Y eso mismo estamos llamados a ser hoy los que llevamos el nombre de Cristo Jesús, los que hemos sido bautizados en ese nombre para seguir de cerca los pasos de Cristo Jesús, para que él viva en nosotros, para que nosotros vivamos en él: hombres y mujeres con el Espíritu de Jesús, hombres y mujeres que, con la autoridad de Jesús, se enfrentan al mal que aflige a la humanidad.
Eso es lo que estamos llamados a ser, pero no parece que lo seamos.
No es tan difícil identificar el que es hoy mundo rico con el que fue hasta hoy mundo cristiano.
No es tan difícil ver en la injusta riqueza de ese mundo rico la causa de la inhumana pobreza que aflige a la mayor parte de la humanidad.
No es tan difícil identificar como contraria al evangelio, contraria a la encarnación de la Palabra divina, blasfema contra el Dios de Jesús de Nazaret, contraria a la fe cristiana, una religión que tranquiliza las conciencias mientras los pobres mueren a millones sin que ni siquiera les permitamos que se acerquen al pan –horror en un naufragio en el mar Jónico: “ni rastro del centenar de mujeres y niños que viajaban en la embarcación”-.
No es tan difícil constatar que, si dejamos morir a los pobres, profanamos la palabra de la revelación, hacemos blasfemas nuestras oraciones, que no pasarán de ser un insulto a la piedad de Dios, una burla siniestra de la compasión de Cristo Jesús.

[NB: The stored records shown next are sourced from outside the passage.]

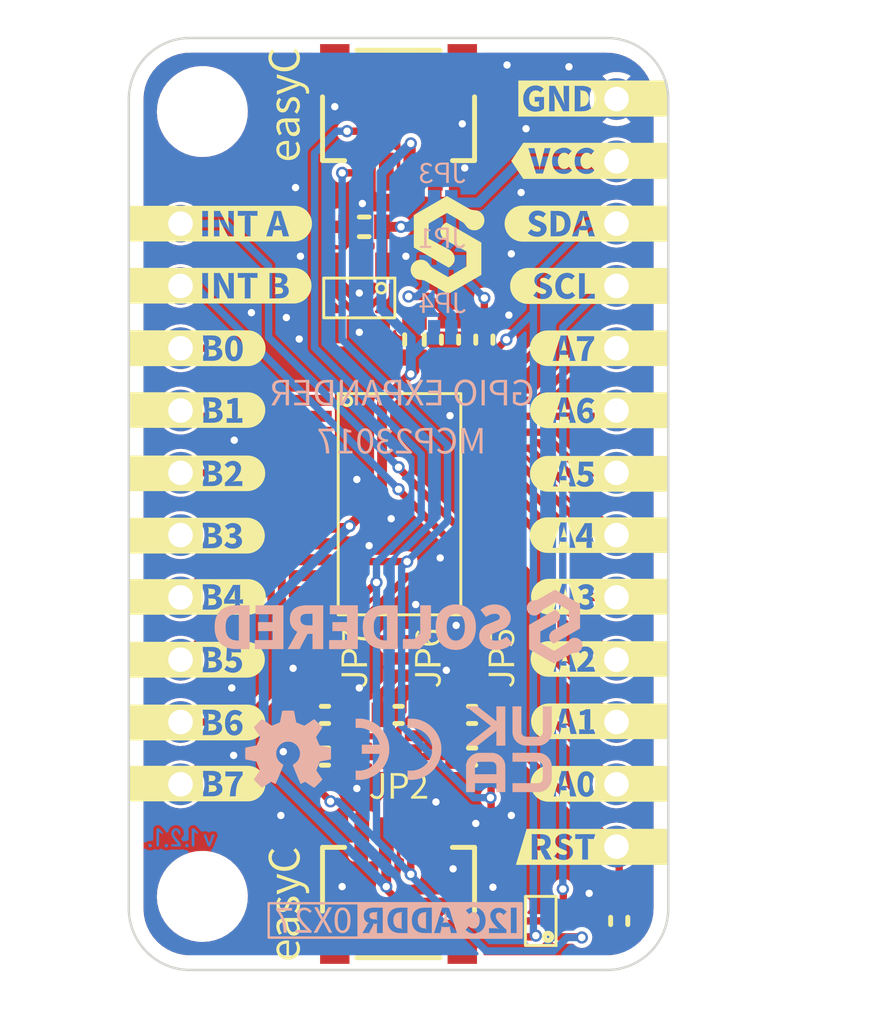
<source format=kicad_pcb>
(kicad_pcb (version 20211014) (generator pcbnew)

  (general
    (thickness 1.6)
  )

  (paper "A4")
  (title_block
    (title "IO expander MCP23017 breakout")
    (date "2022-12-19")
    (rev "V1.2.0.")
    (company "SOLDERED")
    (comment 1 "333007")
  )

  (layers
    (0 "F.Cu" signal)
    (31 "B.Cu" signal)
    (32 "B.Adhes" user "B.Adhesive")
    (33 "F.Adhes" user "F.Adhesive")
    (34 "B.Paste" user)
    (35 "F.Paste" user)
    (36 "B.SilkS" user "B.Silkscreen")
    (37 "F.SilkS" user "F.Silkscreen")
    (38 "B.Mask" user)
    (39 "F.Mask" user)
    (40 "Dwgs.User" user "User.Drawings")
    (41 "Cmts.User" user "User.Comments")
    (42 "Eco1.User" user "User.Eco1")
    (43 "Eco2.User" user "User.Eco2")
    (44 "Edge.Cuts" user)
    (45 "Margin" user)
    (46 "B.CrtYd" user "B.Courtyard")
    (47 "F.CrtYd" user "F.Courtyard")
    (48 "B.Fab" user)
    (49 "F.Fab" user)
    (50 "User.1" user)
    (51 "User.2" user)
    (52 "User.3" user)
    (53 "User.4" user)
    (54 "User.5" user)
    (55 "User.6" user)
    (56 "User.7" user)
    (57 "User.8" user "V-CUT")
    (58 "User.9" user "CUT-OUT")
  )

  (setup
    (stackup
      (layer "F.SilkS" (type "Top Silk Screen"))
      (layer "F.Paste" (type "Top Solder Paste"))
      (layer "F.Mask" (type "Top Solder Mask") (color "Green") (thickness 0.01))
      (layer "F.Cu" (type "copper") (thickness 0.035))
      (layer "dielectric 1" (type "core") (thickness 1.51) (material "FR4") (epsilon_r 4.5) (loss_tangent 0.02))
      (layer "B.Cu" (type "copper") (thickness 0.035))
      (layer "B.Mask" (type "Bottom Solder Mask") (color "Green") (thickness 0.01))
      (layer "B.Paste" (type "Bottom Solder Paste"))
      (layer "B.SilkS" (type "Bottom Silk Screen"))
      (copper_finish "None")
      (dielectric_constraints no)
    )
    (pad_to_mask_clearance 0)
    (aux_axis_origin 90 140)
    (grid_origin 90 140)
    (pcbplotparams
      (layerselection 0x00010fc_ffffffff)
      (disableapertmacros false)
      (usegerberextensions false)
      (usegerberattributes true)
      (usegerberadvancedattributes true)
      (creategerberjobfile true)
      (svguseinch false)
      (svgprecision 6)
      (excludeedgelayer true)
      (plotframeref false)
      (viasonmask false)
      (mode 1)
      (useauxorigin true)
      (hpglpennumber 1)
      (hpglpenspeed 20)
      (hpglpendiameter 15.000000)
      (dxfpolygonmode true)
      (dxfimperialunits true)
      (dxfusepcbnewfont true)
      (psnegative false)
      (psa4output false)
      (plotreference true)
      (plotvalue true)
      (plotinvisibletext false)
      (sketchpadsonfab false)
      (subtractmaskfromsilk false)
      (outputformat 1)
      (mirror false)
      (drillshape 0)
      (scaleselection 1)
      (outputdirectory "../../INTERNAL/v1.1.1/PCBA/")
    )
  )

  (net 0 "")
  (net 1 "Net-(C3-Pad2)")
  (net 2 "GND")
  (net 3 "3V3")
  (net 4 "SDA_PULL5")
  (net 5 "5V")
  (net 6 "SCL_PULL5")
  (net 7 "SDA_PULL3,3")
  (net 8 "SCL_PULL3,3")
  (net 9 "Net-(JP5-Pad3)")
  (net 10 "A0")
  (net 11 "Net-(JP6-Pad3)")
  (net 12 "A1")
  (net 13 "Net-(JP7-Pad3)")
  (net 14 "A2")
  (net 15 "SDA3,3")
  (net 16 "SCL3,3")
  (net 17 "SCL5")
  (net 18 "SDA5")
  (net 19 "GPB0")
  (net 20 "GPB1")
  (net 21 "GPB2")
  (net 22 "GPB3")
  (net 23 "GPB4")
  (net 24 "GPB5")
  (net 25 "GPB6")
  (net 26 "GPB7")
  (net 27 "INTA")
  (net 28 "INTB")
  (net 29 "~{RESET}")
  (net 30 "GPA0")
  (net 31 "GPA1")
  (net 32 "GPA2")
  (net 33 "GPA3")
  (net 34 "GPA4")
  (net 35 "GPA5")
  (net 36 "GPA6")
  (net 37 "GPA7")
  (net 38 "unconnected-(U1-Pad14)")
  (net 39 "unconnected-(U1-Pad11)")
  (net 40 "unconnected-(U3-Pad4)")

  (footprint "kibuzzard-642BBC85" (layer "F.Cu") (at 109.17 122.27))

  (footprint "e-radionica.com footprinti:easyC-connector" (layer "F.Cu") (at 101 105.3))

  (footprint "kibuzzard-642BBCC1" (layer "F.Cu") (at 108.77 112.11))

  (footprint "kibuzzard-642BBD2B" (layer "F.Cu") (at 109.19 127.32))

  (footprint "e-radionica.com footprinti:0603R" (layer "F.Cu") (at 98 129.6))

  (footprint "e-radionica.com footprinti:0603C" (layer "F.Cu") (at 101.65 114.3 -90))

  (footprint "kibuzzard-642BB9F8" (layer "F.Cu") (at 93.73 112.1))

  (footprint "e-radionica.com footprinti:SOT-363" (layer "F.Cu") (at 106.8 138 180))

  (footprint "kibuzzard-642BBA93" (layer "F.Cu") (at 92.81 124.79))

  (footprint "e-radionica.com footprinti:FIDUCIAL_23" (layer "F.Cu") (at 101 104.2))

  (footprint "kibuzzard-642BBA47" (layer "F.Cu") (at 92.81 114.65))

  (footprint "kibuzzard-642BBC9A" (layer "F.Cu") (at 109.16 119.77))

  (footprint "kibuzzard-642BBAB6" (layer "F.Cu") (at 92.8 129.91))

  (footprint "e-radionica.com footprinti:easyC-connector" (layer "F.Cu") (at 101 136.7 180))

  (footprint "kibuzzard-642BBA55" (layer "F.Cu") (at 92.81 117.17))

  (footprint "e-radionica.com footprinti:SOT-23-5" (layer "F.Cu") (at 99.4 112.6 -90))

  (footprint "e-radionica.com footprinti:0603R" (layer "F.Cu") (at 98 131.3 180))

  (footprint "kibuzzard-642BBD4A" (layer "F.Cu") (at 109.19 132.41))

  (footprint "e-radionica.com footprinti:0603R" (layer "F.Cu") (at 104 129.6 180))

  (footprint "e-radionica.com footprinti:0603R" (layer "F.Cu") (at 103.1 114.3 -90))

  (footprint "Soldered Graphics:Logo-Back-CE-3.5mm" (layer "F.Cu") (at 101 131))

  (footprint "Soldered Graphics:Logo-Front-easyC-NewFont" (layer "F.Cu") (at 96.5 137.3 90))

  (footprint "e-radionica.com footprinti:SMD_JUMPER_3_PAD_TRACE" (layer "F.Cu") (at 101 131.3 180))

  (footprint "e-radionica.com footprinti:0603R" (layer "F.Cu") (at 110 138 -90))

  (footprint "kibuzzard-642BBAC9" (layer "F.Cu") (at 92.81 132.4))

  (footprint "kibuzzard-642BBCB2" (layer "F.Cu") (at 109.16 114.65))

  (footprint "e-radionica.com footprinti:SMD_JUMPER_3_PAD_CONNECTED_RIGHT" (layer "F.Cu") (at 104 127.3 -90))

  (footprint "kibuzzard-642BBDA1" (layer "F.Cu") (at 102.2 127.3 90))

  (footprint "kibuzzard-642BBCF6" (layer "F.Cu") (at 108.93 104.47))

  (footprint "Soldered Graphics:Logo-Front-Soldered-4mm" (layer "F.Cu") (at 103 110.44))

  (footprint "e-radionica.com footprinti:HOLE_3.2mm" (layer "F.Cu") (at 93 105))

  (footprint "kibuzzard-642BBCE2" (layer "F.Cu") (at 108.79 107.01))

  (footprint "kibuzzard-642BBB80" (layer "F.Cu") (at 101 132.5))

  (footprint "kibuzzard-642BBAA3" (layer "F.Cu") (at 92.79 127.35))

  (footprint "e-radionica.com footprinti:SMD_JUMPER_3_PAD_CONNECTED_RIGHT" (layer "F.Cu") (at 98 127.3 -90))

  (footprint "Soldered Graphics:Logo-Front-easyC-NewFont" (layer "F.Cu")
    (tedit 63F859CC) (tstamp a863de29-6efd-44c5-bf47-78608e02c98c)
    (at 96.5 104.7 90)
    (attr board_only exclude_from_pos_files exclude_from_bom)
    (fp_text reference "G***" (at 0 0 90) (layer "F.SilkS") hide
      (effects (font (size 1.524 1.524) (thickness 0.3)))
      (tstamp 2b74328d-adb1-4383-8954-de61b3bf1e8b)
    )
    (fp_text value "LOGO" (at 0.75 0 90) (layer "F.SilkS") hide
      (effects (font (size 1.524 1.524) (thickness 0.3)))
      (tstamp 3454f287-cee9-4fee-b2b7-808919e4ab28)
    )
    (fp_poly (pts
        (xy -1.536383 0.393618)
        (xy -1.669733 0.458388)
        (xy -1.747361 0.47839)
        (xy -1.835468 0.485058)
        (xy -1.925717 0.476723)
        (xy -2.009775 0.45172)
        (xy -2.085499 0.411239)
        (xy -2.150745 0.35647)
        (xy -2.204323 0.287652)
        (xy -2.245043 0.205023)
        (xy -2.27076 0.109296)
        (xy -2.279333 0.001188)
        (xy -2.270522 -0.107159)
        (xy -2.24409 -0.2036)
        (xy -2.203133 -0.287182)
        (xy -2.150745 -0.356952)
        (xy -2.088594 -0.412436)
        (xy -2.018348 -0.453155)
        (xy -1.942624 -0.478158)
        (xy -1.864043 -0.486492)
        (xy -1.779746 -0.478872)
        (xy -1.705928 -0.456012)
        (xy -1.590675 -0.368382)
        (xy -1.519238 -0.231222)
        (xy -1.500664 -0.14645)
        (xy -1.494473 -0.052152)
        (xy -1.500188 0.027858)
        (xy -1.49733 0.031668)
        (xy -1.492568 0.033573)
        (xy -1.500188 0.041193)
        (xy -1.502093 0.03643)
        (xy -1.505903 0.033573)
        (xy -1.616393 0.033573)
        (xy -1.616393 -0.046437)
        (xy -1.606868 -0.054057)
        (xy -1.624013 -0.07406)
        (xy -1.631633 -0.097872)
        (xy -1.650921 -0.211934)
        (xy -1.697355 -0.29504)
        (xy -1.768078 -0.345761)
        (xy -1.860233 -0.362667)
        (xy -1.948815 -0.345522)
        (xy -2.027873 -0.294087)
        (xy -2.088833 -0.210744)
        (xy -2.123123 -0.097872)
        (xy -2.1336 -0.075012)
        (xy -2.151698 -0.055962)
        (xy -2.144078 -0.046437)
        (xy -2.123123 -0.06263)
        (xy -2.098358 -0.069297)
        (xy -1.660208 -0.069297)
        (xy -1.636395 -0.06263)
        (xy -1.616393 -0.046437)
        (xy -1.616393 0.033573)
        (xy -2.096453 0.033573)
        (xy -2.121218 0.026905)
        (xy -2.142173 0.010713)
        (xy -2.149793 0.018333)
        (xy -2.132648 0.038335)
        (xy -2.123123 0.062148)
        (xy -2.091214 0.18502)
        (xy -2.025968 0.279318)
        (xy -1.932623 0.339325)
        (xy -1.816418 0.359328)
        (xy -1.696403 0.34123)
        (xy -1.591628 0.290748)
        (xy -1.589723 0.279318)
        (xy -1.578293 0.283128)
        (xy -1.582103 0.28789)
        (xy -1.584008 0.292653)
        (xy -1.532573 0.384093)
        (xy -1.523048 0.385998)
        (xy -1.526858 0.397428)
        (xy -1.53162 0.39457)
        (xy -1.536383 0.393618)
      ) (layer "F.SilkS") (width 0) (fill solid) (tstamp 27fbb291-64a8-4c85-ad19-1d791d51dfe3))
    (fp_poly (pts
        (xy 2.260283 0.311703)
        (xy 2.18313 0.384569)
        (xy 2.096453 0.439338)
        (xy 1.998821 0.473628)
        (xy 1.888808 0.485058)
        (xy 1.775222 0.474104)
        (xy 1.670685 0.441243)
        (xy 1.57734 0.387664)
        (xy 1.49733 0.31456)
        (xy 1.431846 0.222168)
        (xy 1.382078 0.110725)
        (xy 1.350645 -0.018101)
        (xy 1.340168 -0.162642)
        (xy 1.350645 -0.305517)
        (xy 1.382078 -0.433152)
        (xy 1.432322 -0.544119)
        (xy 1.499235 -0.636987)
        (xy 1.58115 -0.711044)
        (xy 1.6764 -0.765575)
        (xy 1.782842 -0.799151)
        (xy 1.898333 -0.810342)
        (xy 2.000964 -0.799389)
        (xy 2.09169 -0.766527)
        (xy 2.169081 -0.718902)
        (xy 2.231708 -0.663657)
        (xy 2.241233 -0.6608)
        (xy 2.250757 -0.661752)
        (xy 2.250757 -0.650322)
        (xy 2.241233 -0.651275)
        (xy 2.231708 -0.648417)
        (xy 2.157413 -0.562692)
        (xy 2.154555 -0.553167)
        (xy 2.155508 -0.543642)
        (xy 2.144078 -0.543642)
        (xy 2.14503 -0.553167)
        (xy 2.142173 -0.562692)
        (xy 2.033588 -0.64175)
        (xy 1.900238 -0.671277)
        (xy 1.814751 -0.662467)
        (xy 1.73736 -0.636035)
        (xy 1.669494 -0.593172)
        (xy 1.612583 -0.53507)
        (xy 1.566863 -0.462442)
        (xy 1.532573 -0.376002)
        (xy 1.511141 -0.276942)
        (xy 1.503998 -0.166452)
        (xy 1.510903 -0.054296)
        (xy 1.53162 0.045955)
        (xy 1.564958 0.133347)
        (xy 1.609725 0.206928)
        (xy 1.665446 0.265983)
        (xy 1.731645 0.309798)
        (xy 1.807607 0.336944)
        (xy 1.892618 0.345993)
        (xy 1.97358 0.33742)
        (xy 2.045018 0.311703)
        (xy 2.109788 0.270269)
        (xy 2.170748 0.214548)
        (xy 2.173605 0.205023)
        (xy 2.172653 0.195498)
        (xy 2.184083 0.195498)
        (xy 2.18313 0.205023)
        (xy 2.185988 0.214548)
        (xy 2.260283 0.296463)
        (xy 2.269808 0.29932)
        (xy 2.279333 0.298368)
        (xy 2.279333 0.309798)
        (xy 2.269808 0.308845)
        (xy 2.260283 0.311703)
      ) (layer "F.SilkS") (width 0) (fill solid) (tstamp 40fc54ad-88fc-4b66-aa07-f12700fafc39))
    (fp_poly (pts
        (xy 0.454343 0.719373)
        (xy 0.48768 0.726993)
        (xy 0.521018 0.730803)
        (xy 0.652463 0.674605)
        (xy 0.697706 0.611026)
        (xy 0.730568 0.532683)
        (xy 0.749618 0.473628)
        (xy 0.761048 0.469818)
        (xy 0.761048 0.458388)
        (xy 0.747713 0.454578)
        (xy 0.381953 -0.459822)
        (xy 0.37719 -0.460775)
        (xy 0.372428 -0.461727)
        (xy 0.380048 -0.471252)
        (xy 0.381953 -0.46649)
        (xy 0.385763 -0.463632)
        (xy 0.536258 -0.463632)
        (xy 0.539115 -0.46649)
        (xy 0.540068 -0.471252)
        (xy 0.54
... [741415 chars truncated]
</source>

Hoy se me helaron en los labios las palabras del invitatorio matutino a la oración: “Aclama al Señor, tierra entera, servid al Señor con alegría, entrar en su presencia con vítores. Sabed que el Señor es Dios, que él nos hizo y somos suyos, su pueblo y ovejas de su rebaño”.
Los pobres, desde sus cuerpos olvidados en desiertos y mares y fosas comunes, son el tornasol que deja a la vista la acidez engañosa y corrosiva de nuestras vidas.
Entonces una voz dentro de mí recuerda que tal vez sean ellos, ellos solos, los que pueden rezar con verdad las palabras del invitatorio. Los demás, si la gracia de Dios no lo remedia, sólo las profanamos.